Mendidik dan inspiratif! Itulah kesan pertama yang langsung terasa begitu membuka lembaran-lembaran awal buku ini. Betapa tidak, buku berjudul “Dari Atomos Hingga Quark” ini sangat berbeda dengan buku-buku ilmiah populer kebanyakan. Gaya bahasanya sangat santun, tetapi renyah dan mudah dimengerti. Setiap kata yang terukir dalam lembar demi lembar buku tersebut seolah menggoreskan semangat dan pribadi bersahaja sang penulis. Pertanyaan pun timbul, siapa gerangan beliau itu?
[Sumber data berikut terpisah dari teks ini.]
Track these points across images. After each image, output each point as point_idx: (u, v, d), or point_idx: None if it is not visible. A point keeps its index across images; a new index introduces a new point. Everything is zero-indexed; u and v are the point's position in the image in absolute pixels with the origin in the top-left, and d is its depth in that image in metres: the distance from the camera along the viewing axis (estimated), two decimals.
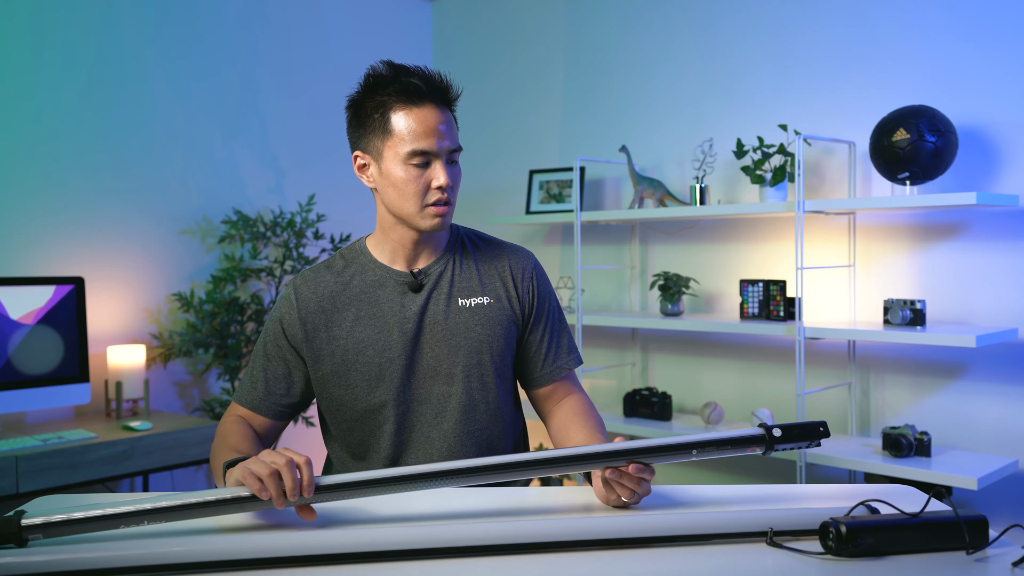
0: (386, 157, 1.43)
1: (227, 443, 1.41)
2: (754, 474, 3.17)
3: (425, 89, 1.42)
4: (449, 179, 1.43)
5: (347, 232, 3.58)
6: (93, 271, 2.99)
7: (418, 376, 1.48)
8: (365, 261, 1.53)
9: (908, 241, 2.79)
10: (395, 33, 3.99)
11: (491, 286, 1.54)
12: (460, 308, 1.50)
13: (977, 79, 2.64)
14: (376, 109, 1.43)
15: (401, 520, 1.18)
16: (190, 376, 3.28)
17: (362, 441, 1.51)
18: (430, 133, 1.41)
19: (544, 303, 1.58)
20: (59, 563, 1.01)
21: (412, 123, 1.41)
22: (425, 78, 1.43)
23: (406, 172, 1.42)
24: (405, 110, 1.41)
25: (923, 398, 2.78)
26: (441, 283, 1.51)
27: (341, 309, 1.49)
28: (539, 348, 1.56)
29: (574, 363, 1.59)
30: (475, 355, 1.49)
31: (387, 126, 1.42)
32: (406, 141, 1.41)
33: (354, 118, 1.48)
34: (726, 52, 3.19)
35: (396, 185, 1.43)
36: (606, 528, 1.10)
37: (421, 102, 1.42)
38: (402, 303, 1.49)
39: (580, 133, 3.63)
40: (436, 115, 1.42)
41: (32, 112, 2.86)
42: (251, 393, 1.52)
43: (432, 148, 1.41)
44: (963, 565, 1.03)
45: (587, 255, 3.58)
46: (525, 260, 1.58)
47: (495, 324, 1.51)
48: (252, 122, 3.45)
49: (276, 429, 1.55)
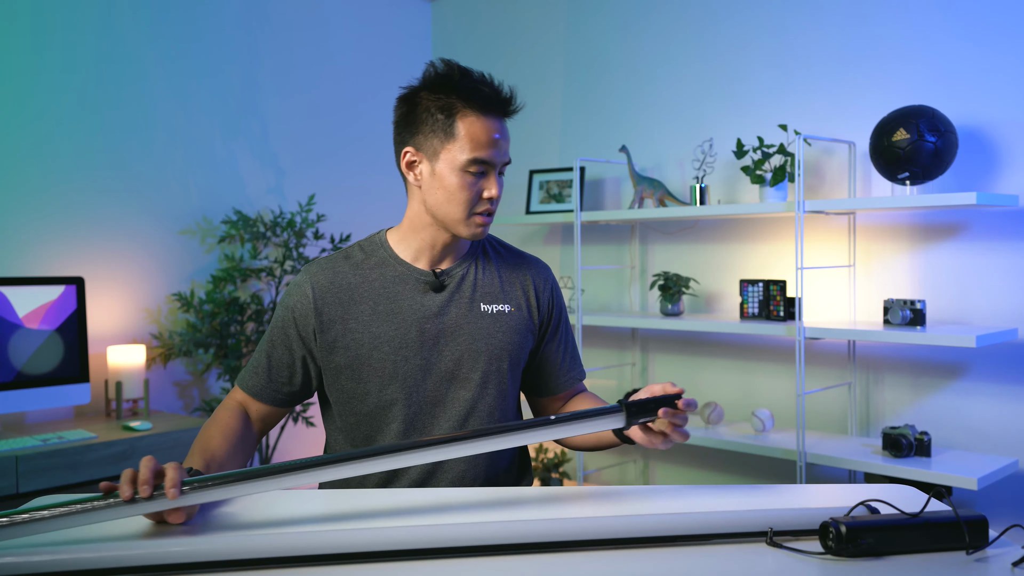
0: (442, 159, 1.42)
1: (204, 437, 1.40)
2: (754, 474, 3.17)
3: (495, 100, 1.42)
4: (499, 191, 1.44)
5: (347, 232, 3.58)
6: (93, 271, 2.99)
7: (434, 378, 1.48)
8: (386, 256, 1.51)
9: (908, 241, 2.79)
10: (395, 33, 3.99)
11: (512, 294, 1.54)
12: (482, 313, 1.50)
13: (977, 79, 2.64)
14: (441, 109, 1.41)
15: (401, 520, 1.18)
16: (190, 376, 3.28)
17: (368, 437, 1.51)
18: (493, 144, 1.41)
19: (560, 316, 1.62)
20: (59, 563, 1.01)
21: (478, 131, 1.40)
22: (495, 88, 1.43)
23: (461, 179, 1.41)
24: (473, 117, 1.40)
25: (923, 398, 2.78)
26: (463, 286, 1.51)
27: (358, 301, 1.48)
28: (555, 359, 1.60)
29: (582, 374, 1.65)
30: (495, 361, 1.50)
31: (451, 129, 1.41)
32: (468, 149, 1.40)
33: (409, 113, 1.45)
34: (726, 52, 3.19)
35: (448, 189, 1.42)
36: (606, 528, 1.10)
37: (489, 112, 1.42)
38: (422, 302, 1.48)
39: (580, 133, 3.63)
40: (500, 127, 1.43)
41: (32, 112, 2.86)
42: (253, 379, 1.52)
43: (492, 159, 1.42)
44: (963, 565, 1.03)
45: (587, 255, 3.58)
46: (545, 273, 1.61)
47: (515, 332, 1.52)
48: (252, 122, 3.45)
49: (276, 416, 1.55)
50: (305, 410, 3.35)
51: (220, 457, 1.36)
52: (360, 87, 3.81)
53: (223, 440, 1.40)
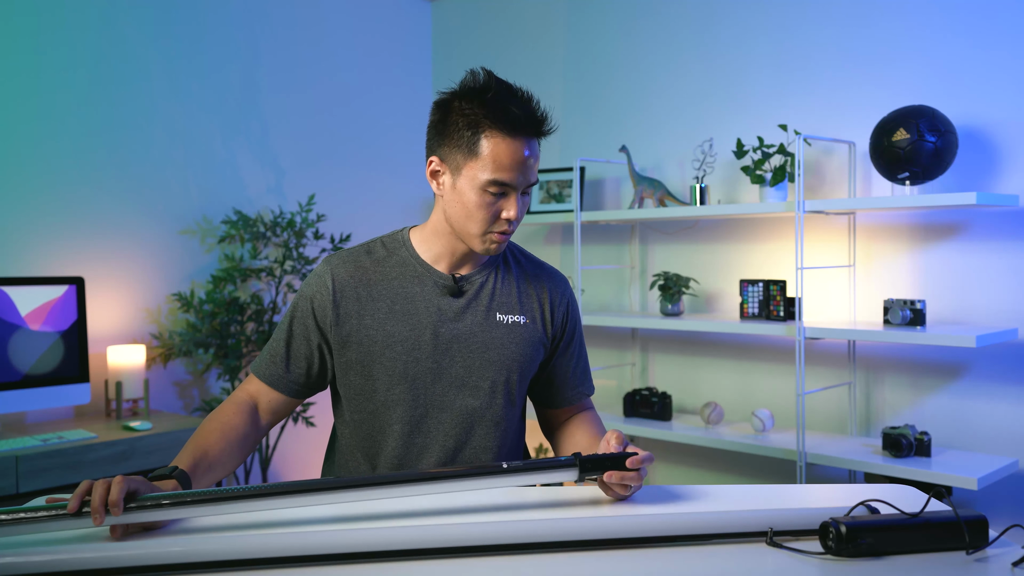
0: (464, 175, 1.40)
1: (202, 433, 1.39)
2: (754, 474, 3.17)
3: (524, 122, 1.38)
4: (519, 212, 1.41)
5: (347, 232, 3.58)
6: (93, 271, 2.99)
7: (443, 383, 1.48)
8: (407, 255, 1.51)
9: (908, 241, 2.79)
10: (395, 33, 3.99)
11: (528, 306, 1.54)
12: (497, 323, 1.50)
13: (977, 79, 2.64)
14: (469, 125, 1.38)
15: (401, 520, 1.18)
16: (190, 376, 3.28)
17: (369, 435, 1.50)
18: (515, 167, 1.38)
19: (575, 332, 1.61)
20: (59, 563, 1.01)
21: (501, 153, 1.37)
22: (527, 110, 1.39)
23: (480, 197, 1.39)
24: (498, 137, 1.37)
25: (923, 398, 2.78)
26: (482, 294, 1.51)
27: (376, 298, 1.48)
28: (564, 373, 1.60)
29: (591, 389, 1.64)
30: (505, 372, 1.50)
31: (475, 147, 1.38)
32: (489, 169, 1.37)
33: (440, 122, 1.43)
34: (726, 52, 3.19)
35: (466, 206, 1.41)
36: (606, 528, 1.10)
37: (515, 133, 1.38)
38: (439, 306, 1.48)
39: (580, 133, 3.63)
40: (527, 148, 1.39)
41: (33, 112, 2.86)
42: (270, 368, 1.51)
43: (513, 181, 1.39)
44: (963, 565, 1.03)
45: (587, 255, 3.58)
46: (563, 287, 1.60)
47: (528, 345, 1.52)
48: (252, 122, 3.45)
49: (288, 407, 1.54)
50: (305, 410, 3.35)
51: (212, 455, 1.36)
52: (360, 87, 3.81)
53: (220, 437, 1.40)
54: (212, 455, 1.36)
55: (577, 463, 1.23)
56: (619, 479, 1.23)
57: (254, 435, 1.48)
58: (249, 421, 1.48)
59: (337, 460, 1.58)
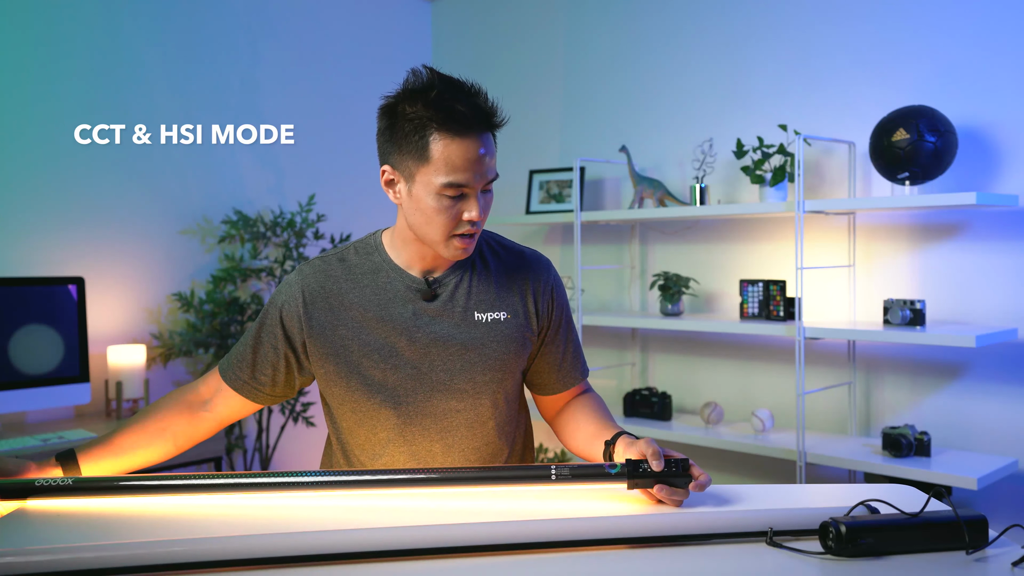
0: (418, 182, 1.34)
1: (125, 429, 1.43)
2: (754, 474, 3.17)
3: (472, 118, 1.31)
4: (481, 211, 1.35)
5: (347, 232, 3.58)
6: (93, 271, 2.99)
7: (425, 389, 1.43)
8: (380, 260, 1.47)
9: (908, 241, 2.80)
10: (395, 33, 3.99)
11: (509, 301, 1.48)
12: (476, 323, 1.45)
13: (977, 79, 2.64)
14: (415, 130, 1.32)
15: (401, 520, 1.18)
16: (190, 376, 3.27)
17: (359, 443, 1.48)
18: (469, 166, 1.32)
19: (562, 316, 1.55)
20: (59, 563, 1.01)
21: (451, 155, 1.31)
22: (473, 105, 1.32)
23: (438, 202, 1.33)
24: (446, 140, 1.30)
25: (923, 398, 2.78)
26: (457, 294, 1.45)
27: (349, 307, 1.44)
28: (554, 360, 1.55)
29: (585, 372, 1.60)
30: (488, 372, 1.45)
31: (424, 152, 1.32)
32: (442, 172, 1.31)
33: (388, 129, 1.37)
34: (726, 52, 3.19)
35: (424, 212, 1.35)
36: (606, 528, 1.10)
37: (465, 132, 1.31)
38: (414, 310, 1.43)
39: (580, 133, 3.63)
40: (478, 145, 1.32)
41: (32, 111, 2.86)
42: (236, 371, 1.49)
43: (469, 182, 1.32)
44: (963, 565, 1.03)
45: (587, 255, 3.58)
46: (546, 273, 1.54)
47: (511, 341, 1.47)
48: (252, 122, 3.44)
49: (248, 410, 1.52)
50: (305, 410, 3.35)
51: (120, 448, 1.41)
52: (360, 87, 3.80)
53: (140, 427, 1.43)
54: (119, 448, 1.41)
55: (626, 473, 1.22)
56: (668, 495, 1.21)
57: (189, 433, 1.47)
58: (188, 421, 1.48)
59: (333, 463, 1.57)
Bagi orang-orang awam, nama Hans Wospakrik akan terdengar sangat asing di telinga. Penerbit rupanya merespons kemungkinan timbulnya pertanyaan seperti itu. Di bagian pendahuluan, ada catatan editor yang memberikan riwayat singkat mendiang penulis, putra asli Papua, yang meninggal dunia pada Januari 2005 akibat leukemia. Penerbitan buku ini, yang masih dalam bentuk draf akhir, pun ditujukan sebagai penghargaan penerbit dan sahabat-sahabatnya bagi beliau.

Pak Hans, demikian beliau biasa dipanggil, adalah sosok peneliti militan yang berjuang di garis terdepan fisika teoretik, yaitu fisika partikel elementer. Mungkin karena bidang penelitiannya itu pula, pemerintah hanya sedikit menghargai karya-karyanya, padahal semasa hidupnya beliau cukup dikenal oleh ilmuwan dunia. Pada tahun 1980-an, beliau pernah bekerja sama secara langsung bersama dua orang pemenang hadiah Nobel Fisika 1999: Martinus Veltman dan Gerardus t’Hooft.
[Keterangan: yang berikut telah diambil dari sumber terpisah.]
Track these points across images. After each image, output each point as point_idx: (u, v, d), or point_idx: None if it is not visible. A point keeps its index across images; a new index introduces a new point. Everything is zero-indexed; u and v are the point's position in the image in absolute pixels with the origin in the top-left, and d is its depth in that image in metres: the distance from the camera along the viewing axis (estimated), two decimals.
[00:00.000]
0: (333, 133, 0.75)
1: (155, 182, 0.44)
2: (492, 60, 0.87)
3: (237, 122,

Koneksi yang beliau miliki dengan dua fisikawan partikel terkemuka dunia sebetulnya sangat memungkinkan bagi beliau untuk berkarier di luar negeri. Namun, demi kecintaannya pada negeri ini, terutama para mahasiswa di kampus ITB, disertai kesungguhannya dalam mengajar, beliau rela menunggu beasiswa doktor yang baru diberikan pemerintah pada akhir tahun 2002. Selama kurun waktu itu pula, walau belum menempuh pendidikan doktor, ia banyak menulis berbagai makalah yang dipublikasikan di jurnal internasional terkemuka serta menulis beberapa artikel populer di media massa.

Jangan tanyakan bagaimana kesan para mahasiswa yang pernah diajar Pak Hans. Kami yakin semua akan kompak mengatakan Pak Hans adalah salah satu dosen fisika terbaik yang pernah dimiliki ITB. Hampir di setiap kelasnya, terutama kelas fisika dasar, ruang kelas selalu penuh. Bahkan ada satu kisah “legendaris” bahwa para mahasiswa dari kelas lain yang tidak diajar Pak Hans rela untuk bolos dari kelas aslinya untuk mata kuliah yang sama dengan dosen lain supaya bisa masuk ke kelasnya Pak Hans. Profil penulis yang dikenang dengan segala kebaikannya itu tentu memberikan harapan buku “Dari Atomos Hingga Quark” ini sangat menarik untuk dibaca. Kami yakin pembacanya tidak akan kecewa.

Buku ini bercerita tentang perjalanan manusia mencari partikel terkecil yang menyusun alam raya. Dalam bukunya, Pak Hans menggunakan beberapa persamaan matematika sederhana sebagai bagian yang integral. Sepintas cara ini terdengar kurang bijak, namun jika kita amati dengan teliti, ternyata hal ini sama sekali bukan masalah.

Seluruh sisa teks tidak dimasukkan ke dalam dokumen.